All we need is an easy explanation of the problem, so here it is.
I have a table "emails":
I need this result:
|2||[email protected]||[email protected]||[email protected]|
|4||[email protected]||[email protected]|
the number of columns could expand in future. In fact, in the real database, I have ids with 10 emails already.
Every id, email pair is unique in the table.
I will need to join the resulant table with another table "users" on id.
I’m using Postgres 13.3
This answer is close to my needs, I just need it to be in different columns: https://stackoverflow.com/a/15847245
How to solve :
I know you bored from this bug, So we are here to help you! Take a deep breath and look at the explanation of your problem. We have many solutions to this problem, But we recommend you to use the first method because it is tested & true method that will 100% work for you.
You can aggregate the emails into an array:
select id, array_agg(email) as all_emails from the_table group by id;
This can be used to join against the users table. To put the emails into columns, extract them from the array.

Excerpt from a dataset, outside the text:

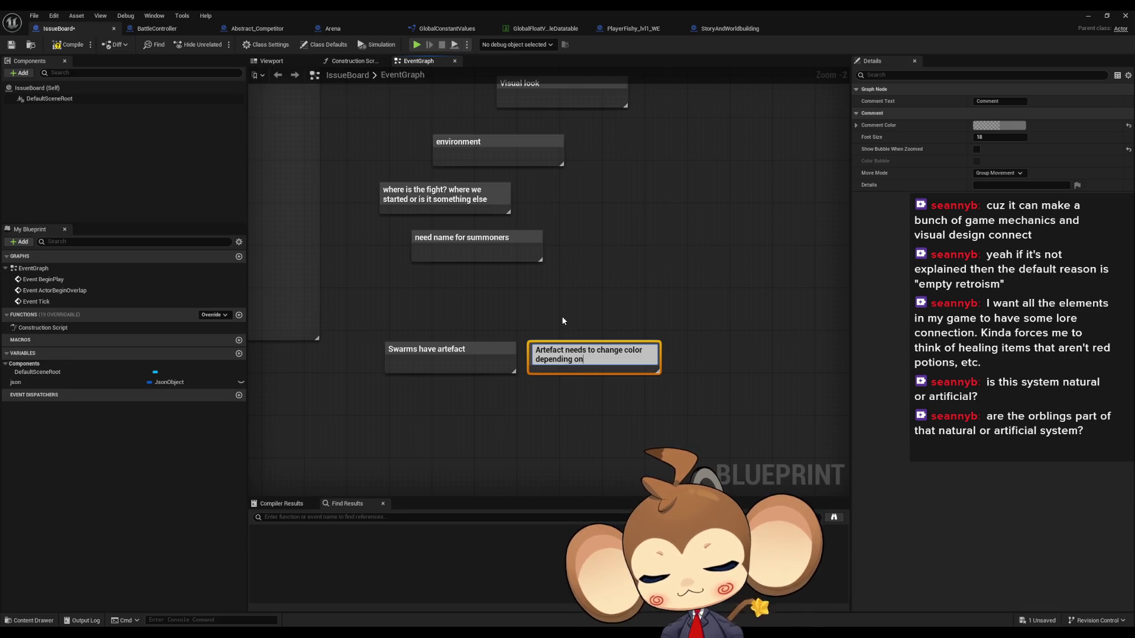
pyautogui.write(' z ')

select u.*, e.all_emails as email1, e.all_emails as email2, e.all_emails as email3, e.all_emails as email4 from users u join ( select id, array_agg(email) as all_emails from the_table group by id ) e on e.id = u.id;
If you need more emails, add more expressions to the outer query. If an index position does not exist,
null is returned instead (no error).
It is not possible to write query that dynamically returns a different number of columns each time you call it. The number, type and name of all columns of a query must be known before the query starts running.
Note: Use and implement method 1 because this method fully tested our system.